→ **Text excerpt**
Segment Open
Some 25,000 people attended this week’s ceremony on election day for the Student Council in A-Najah University, Nablus. The annual democratic event reflects the political scene in the city. Only 7,000 of those who attended the ceremony were students in the university, recently described by Israel as a hot-bed for suicide bombers. Five of this last year’s suicide bombers came from A-Najah. Election campaigns focused on Israel’s assassinations in the West Bank in general, and in the Nablus region in particular.
Segment Closed
In the passage about the A-Najah University election, how many of the people at the ceremony were students at the university?

→ **Entries supplied**
Segment Open
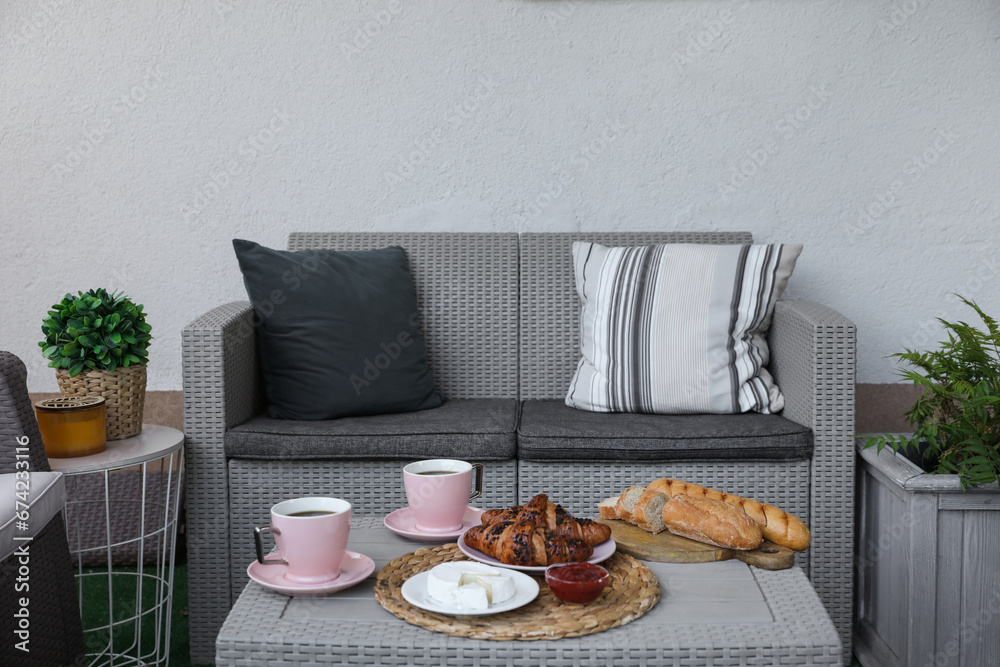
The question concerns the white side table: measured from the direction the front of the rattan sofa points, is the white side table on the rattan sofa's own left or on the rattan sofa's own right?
on the rattan sofa's own right

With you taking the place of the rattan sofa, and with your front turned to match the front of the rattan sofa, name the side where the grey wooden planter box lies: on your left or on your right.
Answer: on your left

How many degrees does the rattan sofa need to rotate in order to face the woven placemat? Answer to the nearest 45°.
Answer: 0° — it already faces it

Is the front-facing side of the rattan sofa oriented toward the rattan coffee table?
yes

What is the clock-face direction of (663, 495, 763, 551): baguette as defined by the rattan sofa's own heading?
The baguette is roughly at 11 o'clock from the rattan sofa.

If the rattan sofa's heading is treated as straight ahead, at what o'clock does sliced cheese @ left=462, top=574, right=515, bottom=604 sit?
The sliced cheese is roughly at 12 o'clock from the rattan sofa.

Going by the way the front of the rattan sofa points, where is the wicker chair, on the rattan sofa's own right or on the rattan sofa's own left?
on the rattan sofa's own right

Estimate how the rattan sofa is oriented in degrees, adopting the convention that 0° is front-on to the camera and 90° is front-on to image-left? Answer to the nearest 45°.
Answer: approximately 0°
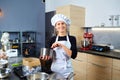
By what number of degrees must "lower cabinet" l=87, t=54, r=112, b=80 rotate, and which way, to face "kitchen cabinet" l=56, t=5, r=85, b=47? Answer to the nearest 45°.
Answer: approximately 90° to its right

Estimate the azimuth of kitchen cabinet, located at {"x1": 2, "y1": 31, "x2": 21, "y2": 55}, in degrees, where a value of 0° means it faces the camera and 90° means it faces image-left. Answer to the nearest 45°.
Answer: approximately 0°

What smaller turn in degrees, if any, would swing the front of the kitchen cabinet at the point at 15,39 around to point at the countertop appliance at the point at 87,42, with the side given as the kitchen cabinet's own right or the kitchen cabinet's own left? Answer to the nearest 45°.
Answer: approximately 45° to the kitchen cabinet's own left

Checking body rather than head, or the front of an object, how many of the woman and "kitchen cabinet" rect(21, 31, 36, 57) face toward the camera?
2

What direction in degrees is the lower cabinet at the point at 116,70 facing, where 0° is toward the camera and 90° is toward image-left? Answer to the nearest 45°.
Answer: approximately 45°
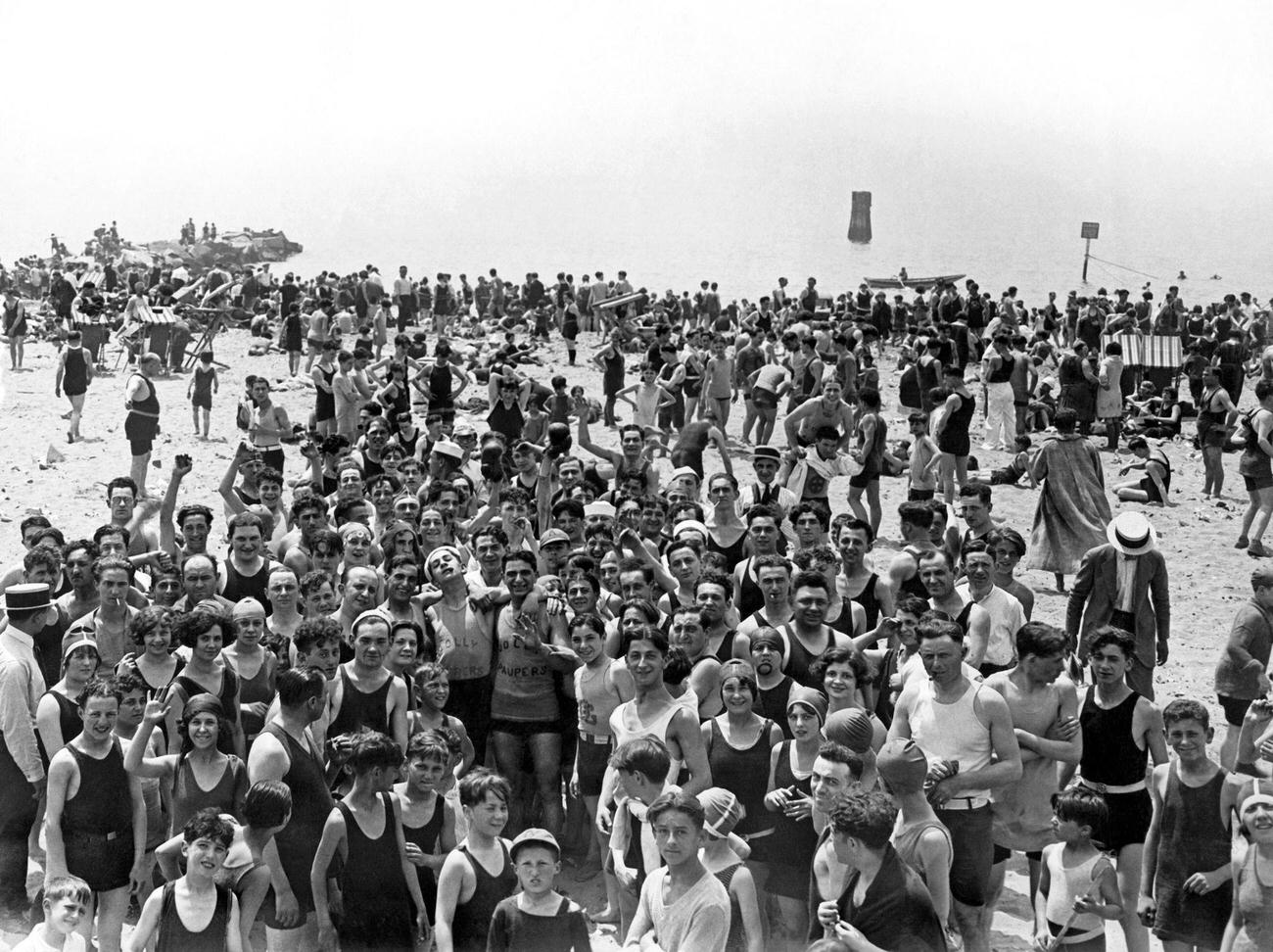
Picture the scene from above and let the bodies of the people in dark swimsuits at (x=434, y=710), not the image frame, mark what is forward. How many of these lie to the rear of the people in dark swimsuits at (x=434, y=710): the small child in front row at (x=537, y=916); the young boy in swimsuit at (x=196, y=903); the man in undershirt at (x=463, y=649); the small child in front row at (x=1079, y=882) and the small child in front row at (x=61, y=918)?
1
Segment Closed
→ **Problem solution**
7,000